[BEGIN DOCUMENT PASSAGE]

For the past four months, my husband, 8-year-old son, and I have been putting Blue Dot Kids Press’s mission — engaging young readers’ innate sense of wonder and empathy and connecting

them to our global community and the pale blue dot we call home — into a new kind of action as we sail from California, USA to New Zealand and collect information for nonprofit environmental organizations.


As we traveled from California to Puerto Vallarta, Mexico, we have been citizen scientists, collecting information for nonprofit organizations to help them grow their data set and knowledge.


This leg of our journey we have focused on ocean plastics monitoring.





Part 1: The Plastics Problem

Plastic pollution of the world’s oceans is one of the biggest environmental issues of our time. It impacts nearly seven hundred marine species. You can also bet that a piece of plastic found in the ocean has also traveled in one of our rivers. The effects of water-based plastic pollution are now in our drinking water and our food.


Gathering Data to Improve Action

Despite the depth of the plastic problem, there is very little data on the types, quantities, and journeys of the plastic debris that litters our global waterways. That’s why, as citizen scientists, my family and I are partnering with The Ocean Cleanup organization and tracking and categorizing the plastics that cross our path in the Pacific Ocean. We record our findings via the organization’s app. This helps The Ocean Cleanup’s Research Team map how plastic floats along rivers and other smaller bodies of water and how it then accumulates in oceans, so they can optimize their global cleanup strategy.


The Most Common Plastic Items We’ve Found

  • Bottles

  • Bottle caps

  • Bags

  • Straws

Does that list match up with what you would have expected? Do you think we’ll find other categories of plastics as we continue our voyage?


Most of these are found entwined with kelp and seaweed, and we can only imagine how other pieces of plastic litter are mingling with, and harming, other sea life.





Part 2: Calling More Citizen Scientists! Help Us Make a Change

Kids! Parents, teachers, and librarians! Everyone and anyone can be a citizen scientist. The data you capture—that we all, together, record and share—can help professional scientists, advocates, and local and world leaders to act in smart, effective, successful ways.


Not everyone lives near an ocean, but most of us live near some form of moving water—a river, stream, or creek. Those waterways play a central role in the disbursement of plastic pollution. So, all of us have the opportunity to observe, record, and report on plastic pollution in whatever water is near us. And then all of us will be doing something to solve this problem.

Learn more at The Ocean Cleanup and how to get involved!

[END DOCUMENT PASSAGE]

- INSTRUCTIONS
- a) Condense the paragraph in the ocean plastics post that begins "Despite the depth of the plastic problem" into a short bulleted list that keeps its main facts.
- b) From the ocean plastics post, write out the passage between "Part 1: The" and "and our food.", inclusive.
- c) Continue the post about the family's ocean plastics monitoring from the point where it stops.

[BEGIN EXTRACTED RECORDS]

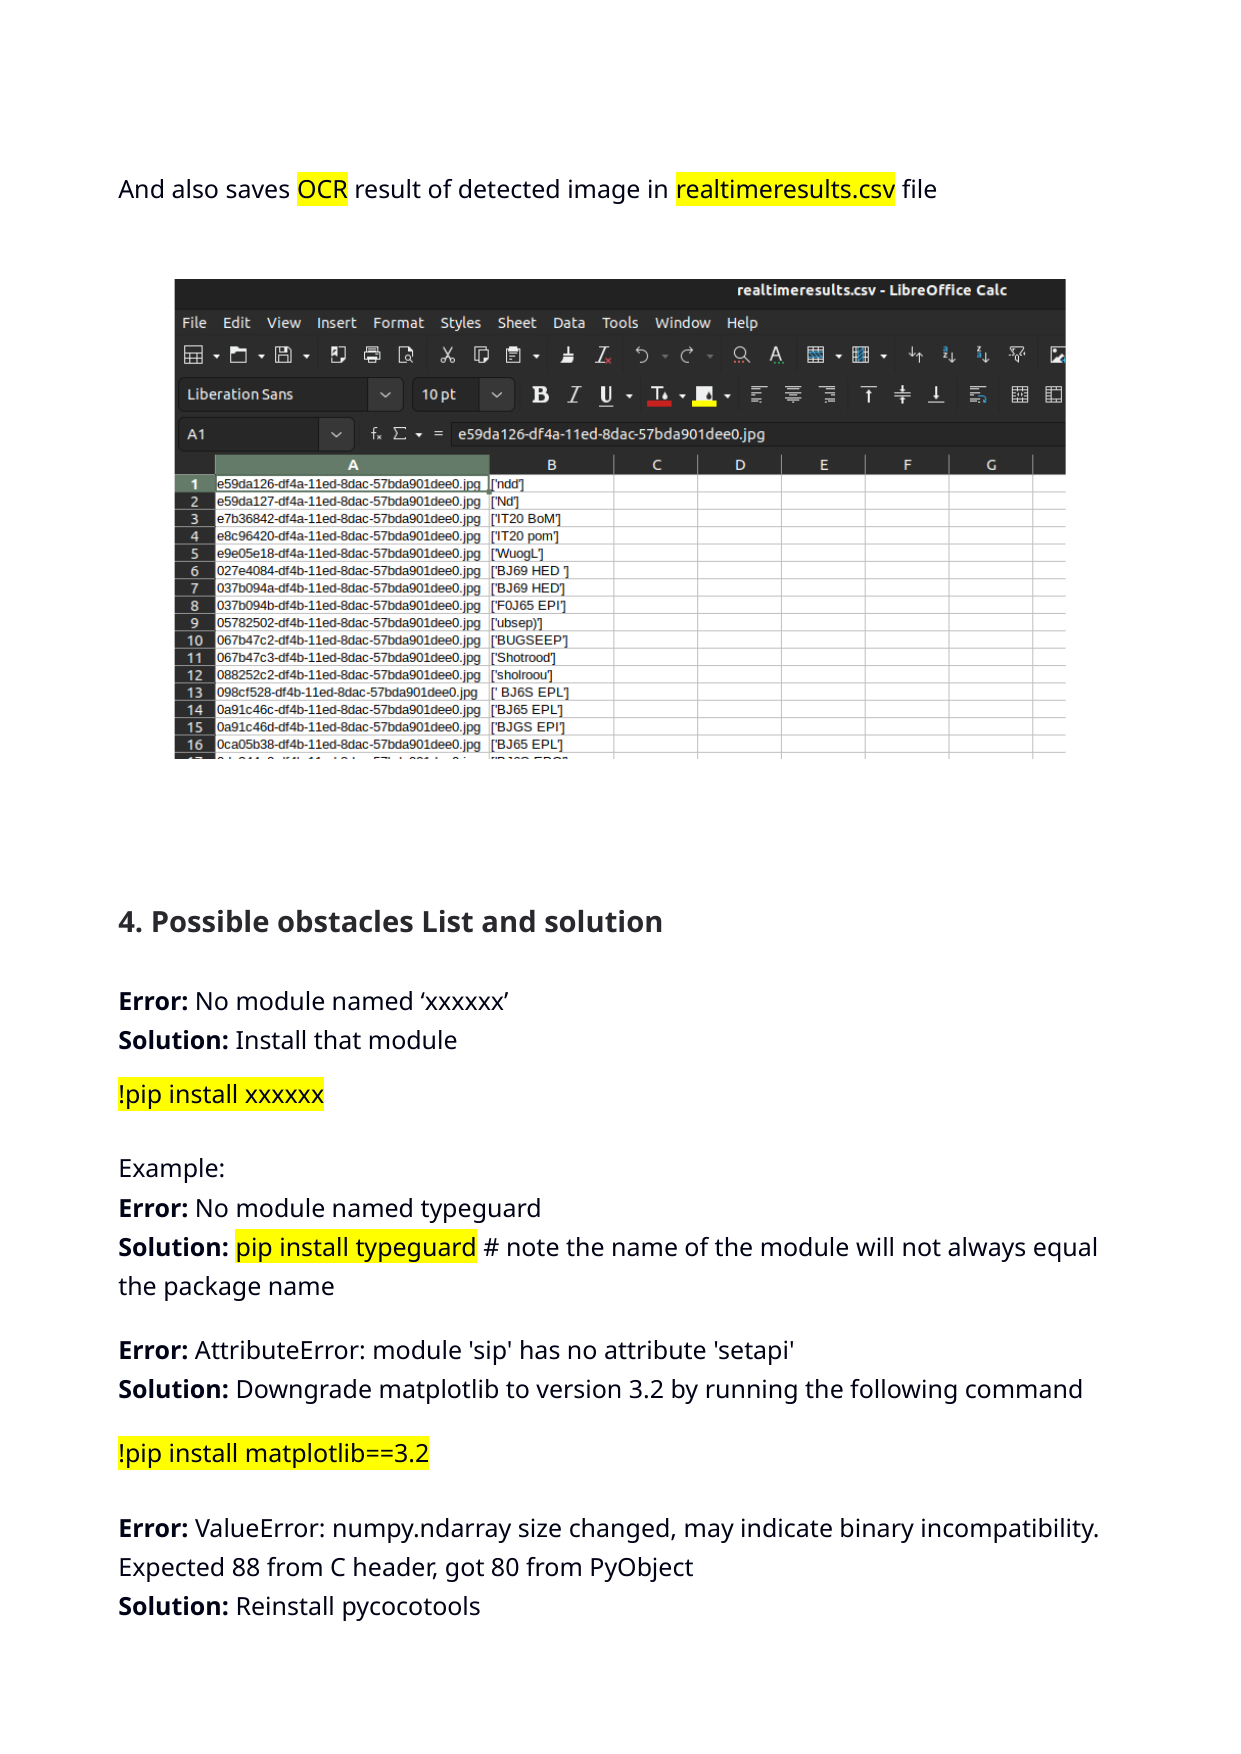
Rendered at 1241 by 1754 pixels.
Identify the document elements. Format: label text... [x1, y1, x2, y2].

picture [174, 279, 1066, 759]
text Example: Error: No module named typeguard Solution: pip install typeguard # note the name of the module will not always equal the package name [118, 1151, 1122, 1303]
text And also saves OCR result of detected image in realtimeresults.csv file [118, 172, 1122, 206]
text Error: ValueError: numpy.ndarray size changed, may indicate binary incompatibility. Expected 88 from C header, got 80 from PyObject Solution: Reinstall pycocotools [118, 1510, 1122, 1623]
text !pip install xxxxxx [118, 1077, 1122, 1111]
text Error: AttributeError: module 'sip' has no attribute 'setapi' Solution: Downgrade matplotlib to version 3.2 by running the following command [118, 1333, 1122, 1406]
subtitle 4. Possible obstacles List and solution [118, 901, 1122, 941]
text !pip install matplotlib==3.2 [118, 1436, 1122, 1470]
text Error: No module named ‘xxxxxx’ Solution: Install that module [118, 984, 1122, 1057]
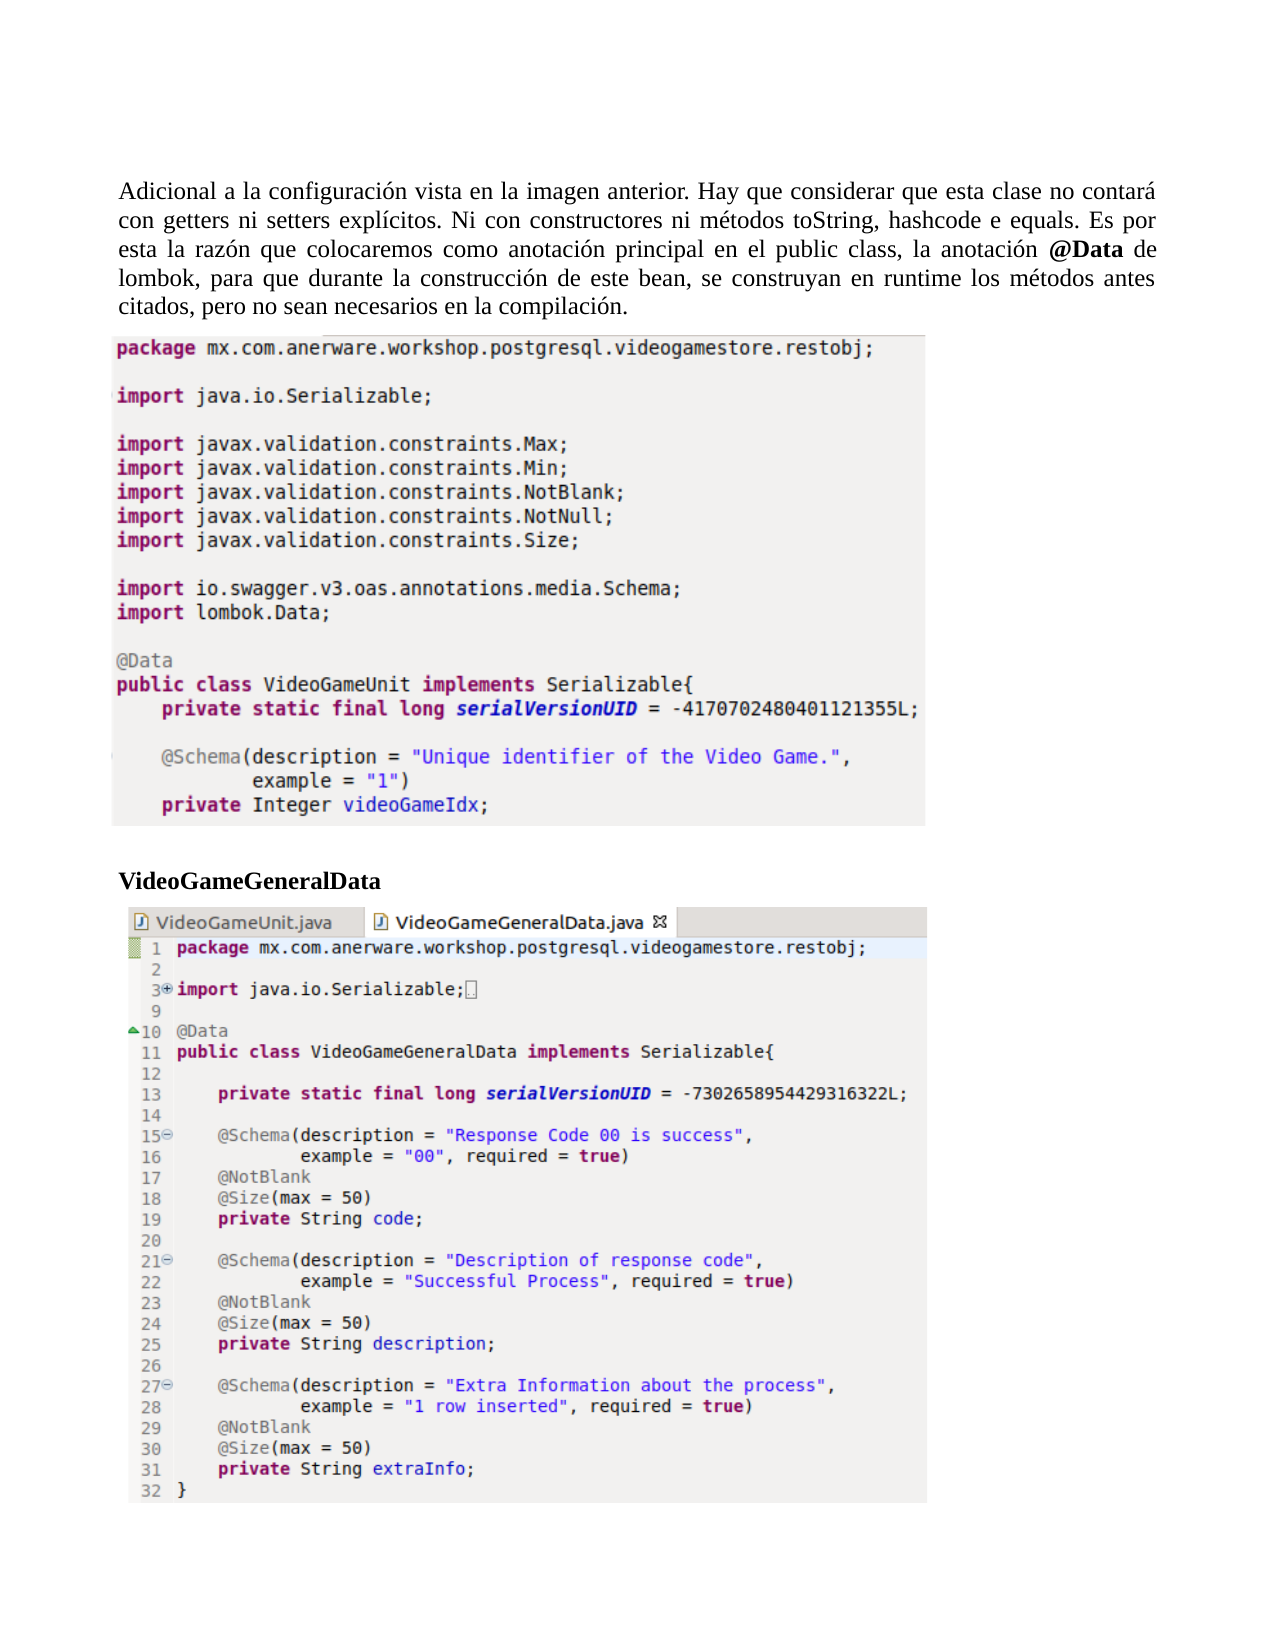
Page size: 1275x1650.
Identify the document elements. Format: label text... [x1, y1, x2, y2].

[END EXTRACTED RECORDS]

- ANSWER LIST
- a)
- Little data exists on the types, quantities, and journeys of plastic debris in global waterways.
- As citizen scientists, the family is partnering with The Ocean Cleanup to track and categorize the plastics they encounter in the Pacific Ocean.
- They record their findings through the organization's app.
- This helps The Ocean Cleanup's Research Team map how plastic floats along rivers and smaller bodies of water and then accumulates in oceans.
- The mapping lets the team optimize its global cleanup strategy.

- b)
Part 1: The Plastics Problem

Plastic pollution of the world’s oceans is one of the biggest environmental issues of our time. It impacts nearly seven hundred marine species. You can also bet that a piece of plastic found in the ocean has also traveled in one of our rivers. The effects of water-based plastic pollution are now in our drinking water and our food.

- c)
Remember: Earth Day is right around the corner (April 22), so now is the perfect time to start planning a citizens science project related to plastics pollution in water. Or jump right in and get going—every day is a good day to help our planet.



Bonus Learning Opportunities

Parents, teachers, and librarians, there are lots of learning opportunities around plastics pollution.


Citizen science is only one of the many ways for kids to get involved and learn how to be better stewards of our earth. Here are more ways to Gain Knowledge, Take Action, and Get Inspired!


Gain Knowledge

Working together, define biodegradability and discuss how long different items take to break down into tinier and tinier pieces and eventually disappear or be reabsorbed into the ecosystem. For example:

  • Plastic bottle (450 years to break down)

  • Plastic bag (500 years to break down)

  • Plastic diaper (550 years to break down)

  • Banana skin (6 months to break down)

  • Paper milk carton (6 years to break down)

  • Aluminum can (20–100 years to break down)


Other items, and their biodegradability rates, are listed in book Our World Out of Balance, pages 60–61.


Take Action

When you throw plastic away, it may end up in our water. So, what could you do instead, to prolong the plastic’s useful life?


We can recycle. Recycling is definitely much better than just throwing something in the garbage. But recycling requires a lot of energy and other resources to do right—and the items may still end up in the landfill.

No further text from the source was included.